"Su tez mórbida y pura ofrecía el tinte de las rosas y el terciopelo de los lirios."

"Me pareció que la primavera vivía en su alma y que la estancia se iluminaba con la luz de sus ojos orientales."

"Vestía un corpiño blanco que realzaba sus formas estatuarias y una enagua obscura y corta permitía ver sus piés desnudos y rosados como los piés de las palomas."

"Oí su voz tan suave y cariñosa como antes, pero algo melancólica."

XXI.

"Mi madre, con su natural ingenuidad, me dijo:—Aquí está María Luisa, ¿qué te parece? Mucho tiempo ha vivido en un pueblo y cuando murió su tía vino á la ciudad; hoy al encontrarla en la calle, me contó que servía en una casa donde yo sé que hay malas costumbres; por eso la he ocupado aquí mientras tiene colocación en otra parte."

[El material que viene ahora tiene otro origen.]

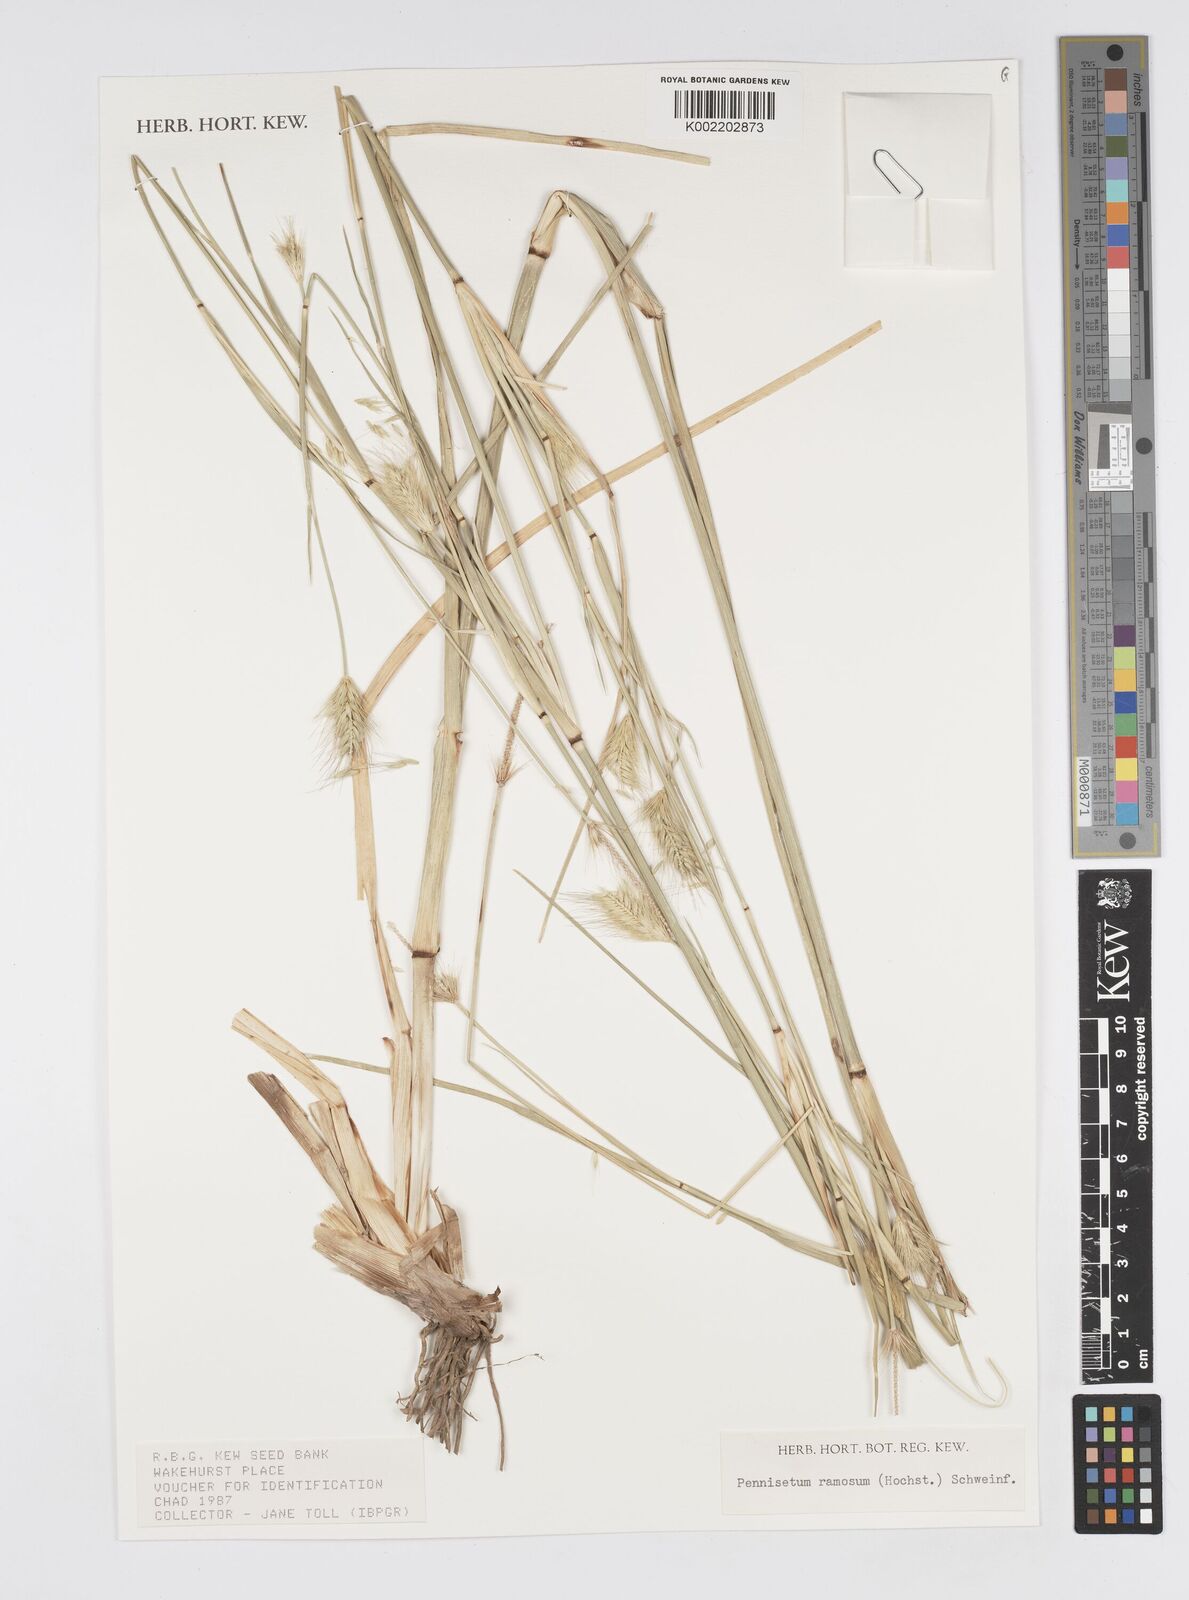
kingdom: Plantae
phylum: Tracheophyta
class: Liliopsida
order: Poales
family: Poaceae
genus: Cenchrus
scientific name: Cenchrus setosus
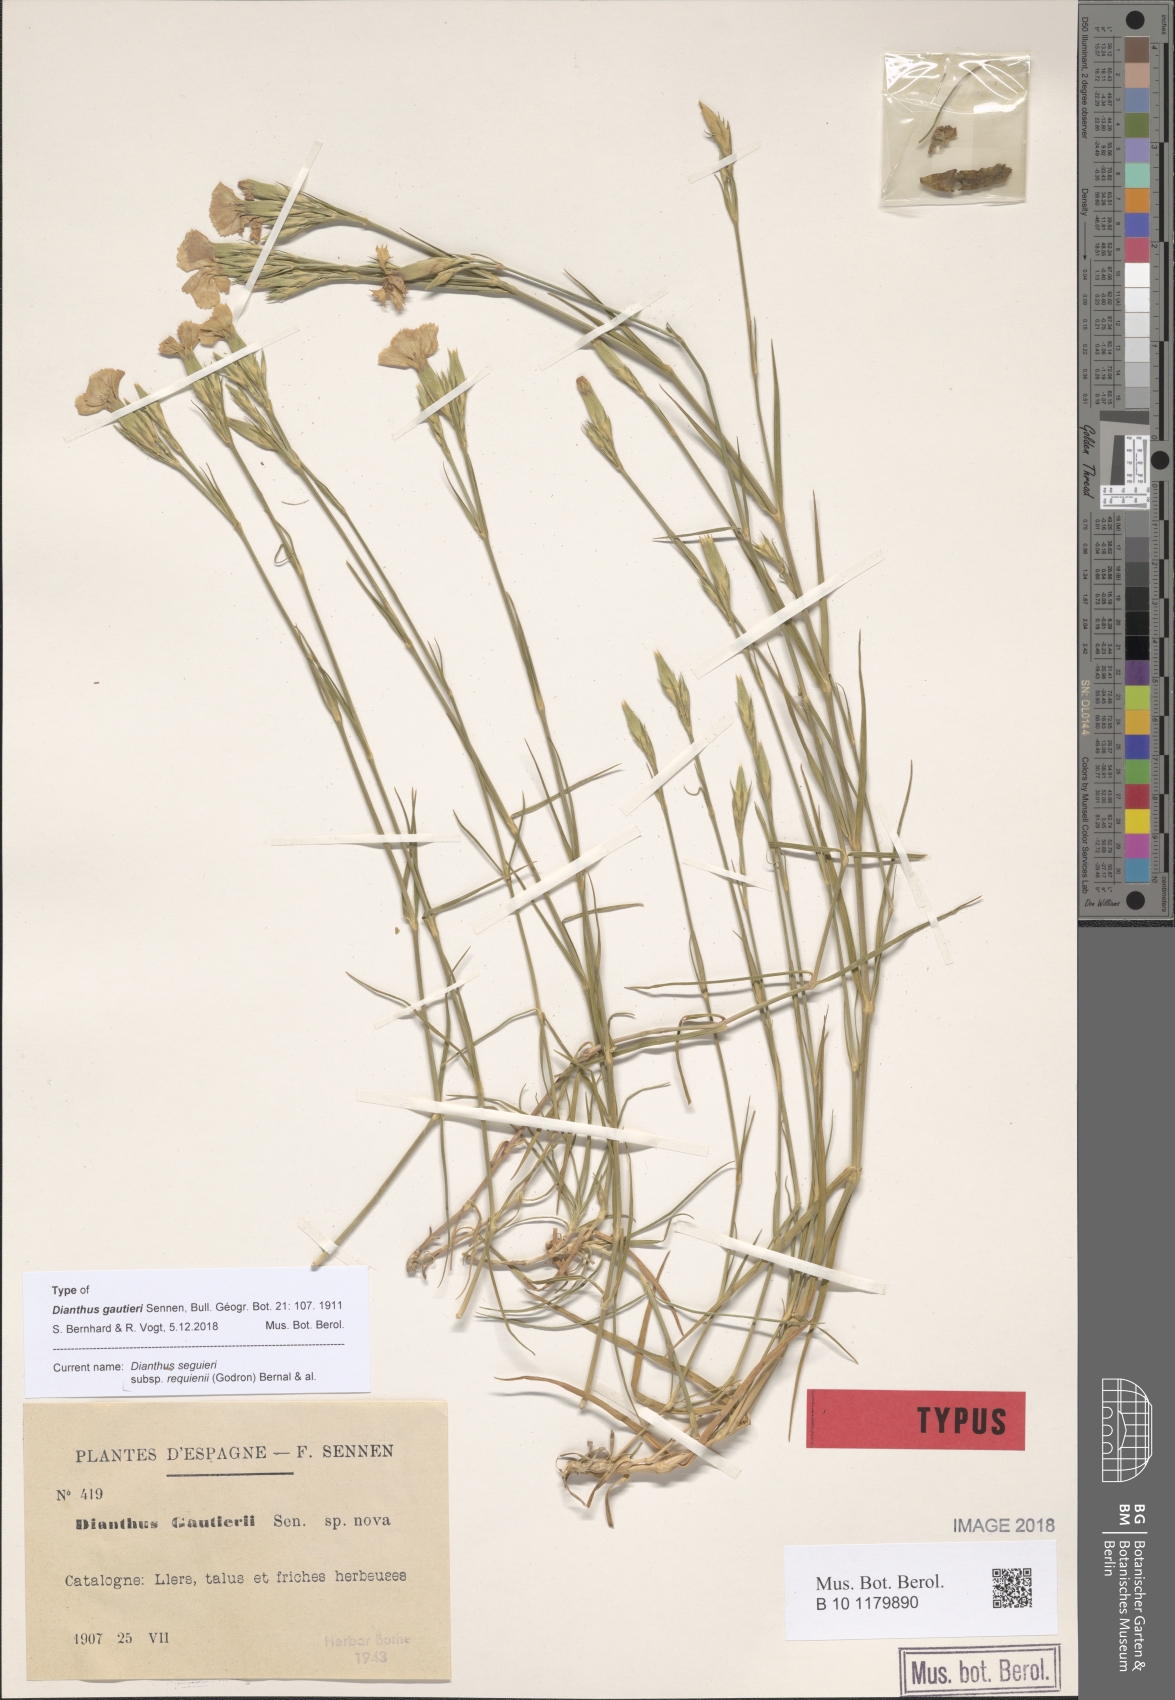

"Yo no supe qué responder, estaba sintiendo la turbación eléctrica que se apodera del espíritu en los momentos supremos de placer ó de martirio."

"Ese día formó época en mi vida; despertaron en mi alma las más tiernas afecciones, me pareció que se habían satisfecho todas mis vagas y confusas esperanzas de felicidad."

"Entonces conocí esa ilusión espiritual del sentimiento, ese amor primero que para unir el cielo y la tierra, nace con la adolescencia y muere con la vida."